Your instructions → Every line from the start of the entries up to and including the one bearing "Table 2. Period" must be printed verbatim, without the pictures.

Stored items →
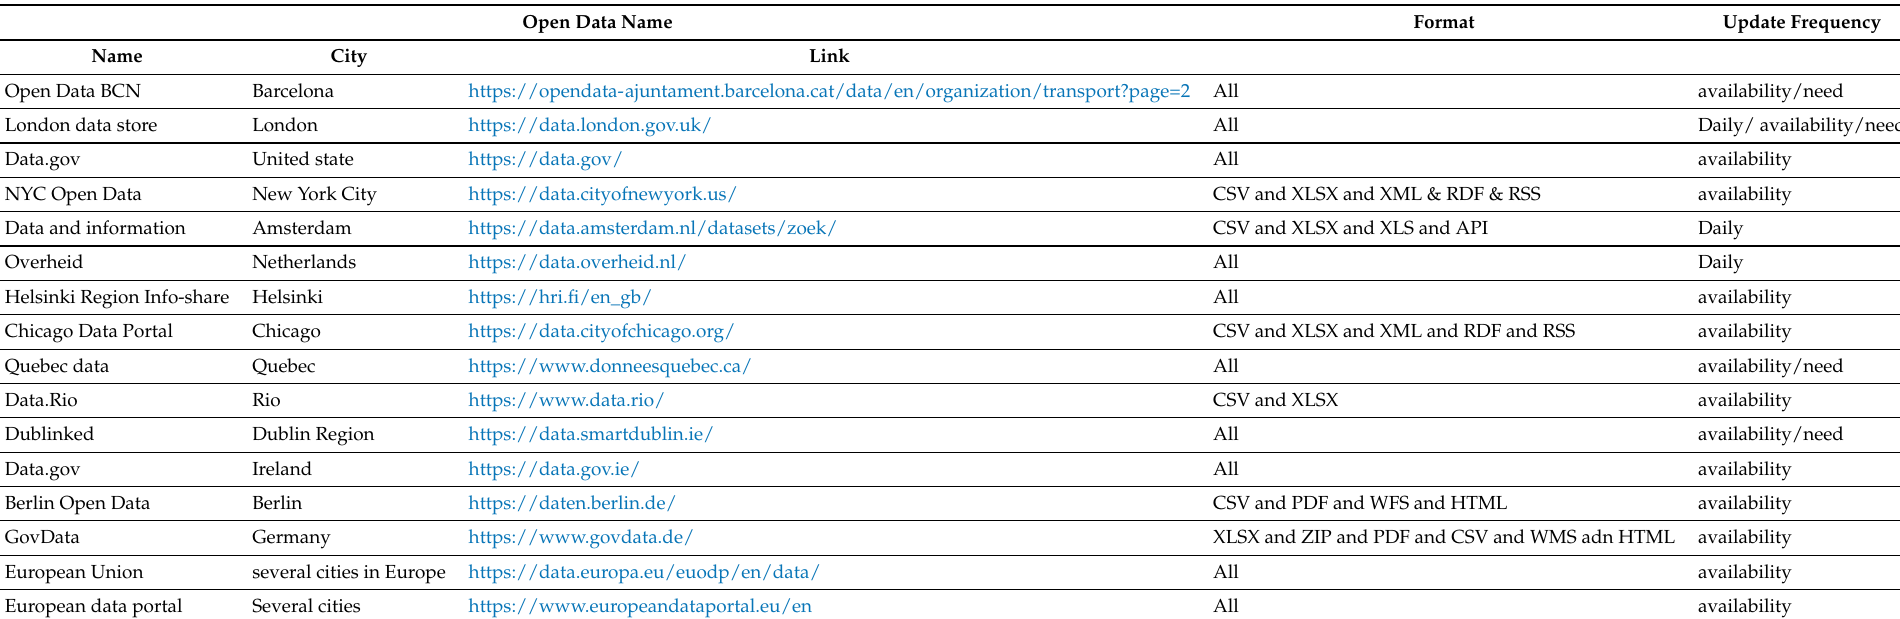
Table 1. Open data initiatives in smart cities by the type of format and frequency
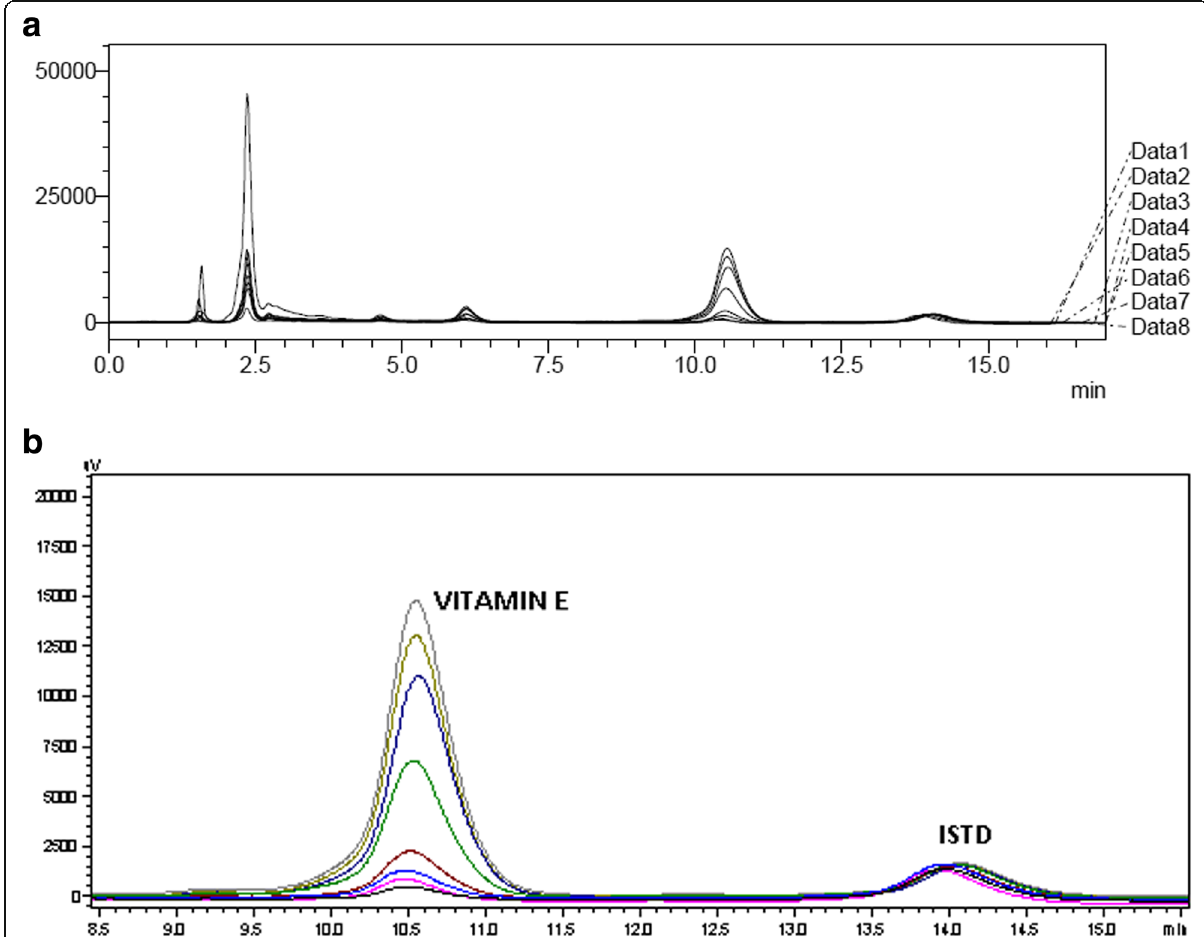
Fig. 5 Overlay spectra of vitamin E and alpha tocopheryl acetate (internal standard) with mobile phase methanol to water (99:1% v/v) (extraction from plasma)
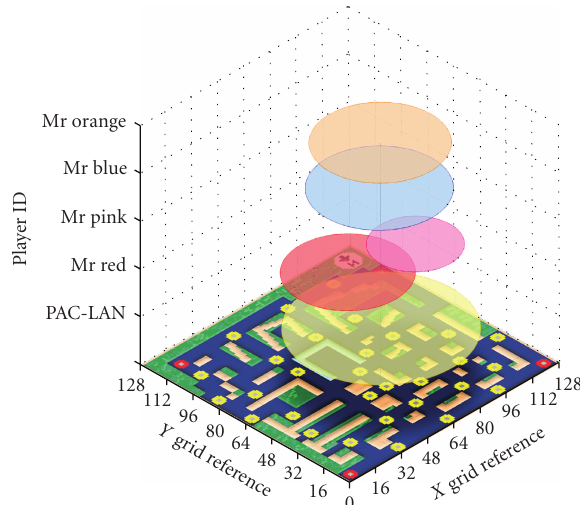
Figure 7: Players’ mean displacement from their averaged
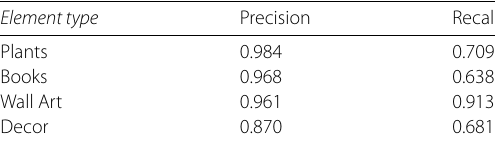
Table 1 Precision and recall for detecting the four decoration elements Elementtype Precision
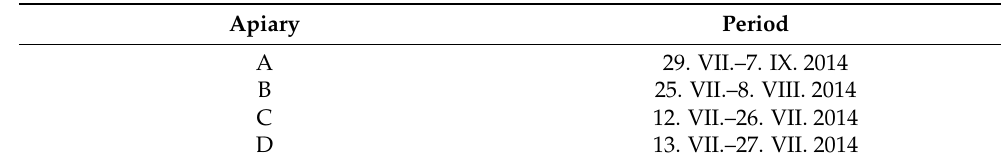
Table 2. Period of winter stores supplementation at individual apiaries. Dates represent intervals during which the tested feeds were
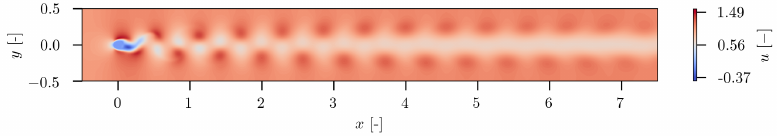
Figure 1. Flow field in the wake of cylinder during the periodic quasi steady state.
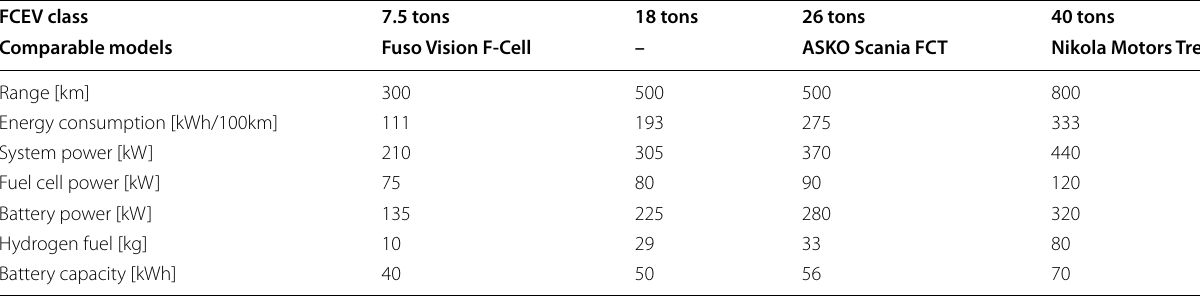
Table 1 Vehicle specifications of FCEV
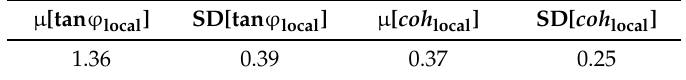
Table 3. Parameters of normal distributions for local friction coefficient and local cohesion.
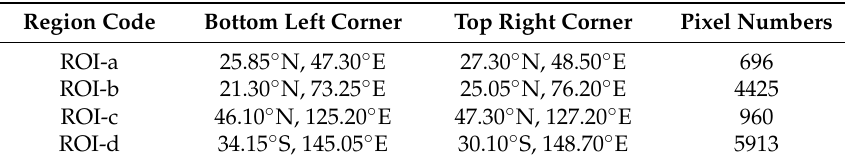
Table 2. Locations of four regions of interest (ROIs).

Response box →
Table 1. Open data initiatives in smart cities by the type of format and frequency
Fig. 5 Overlay spectra of vitamin E and alpha tocopheryl acetate (internal standard) with mobile phase methanol to water (99:1% v/v) (extraction from plasma)
Figure 7: Players’ mean displacement from their averaged
Table 1 Precision and recall for detecting the four decoration elements Elementtype Precision
Table 2. Period of winter stores supplementation at individual apiaries. Dates represent intervals during which the tested feeds were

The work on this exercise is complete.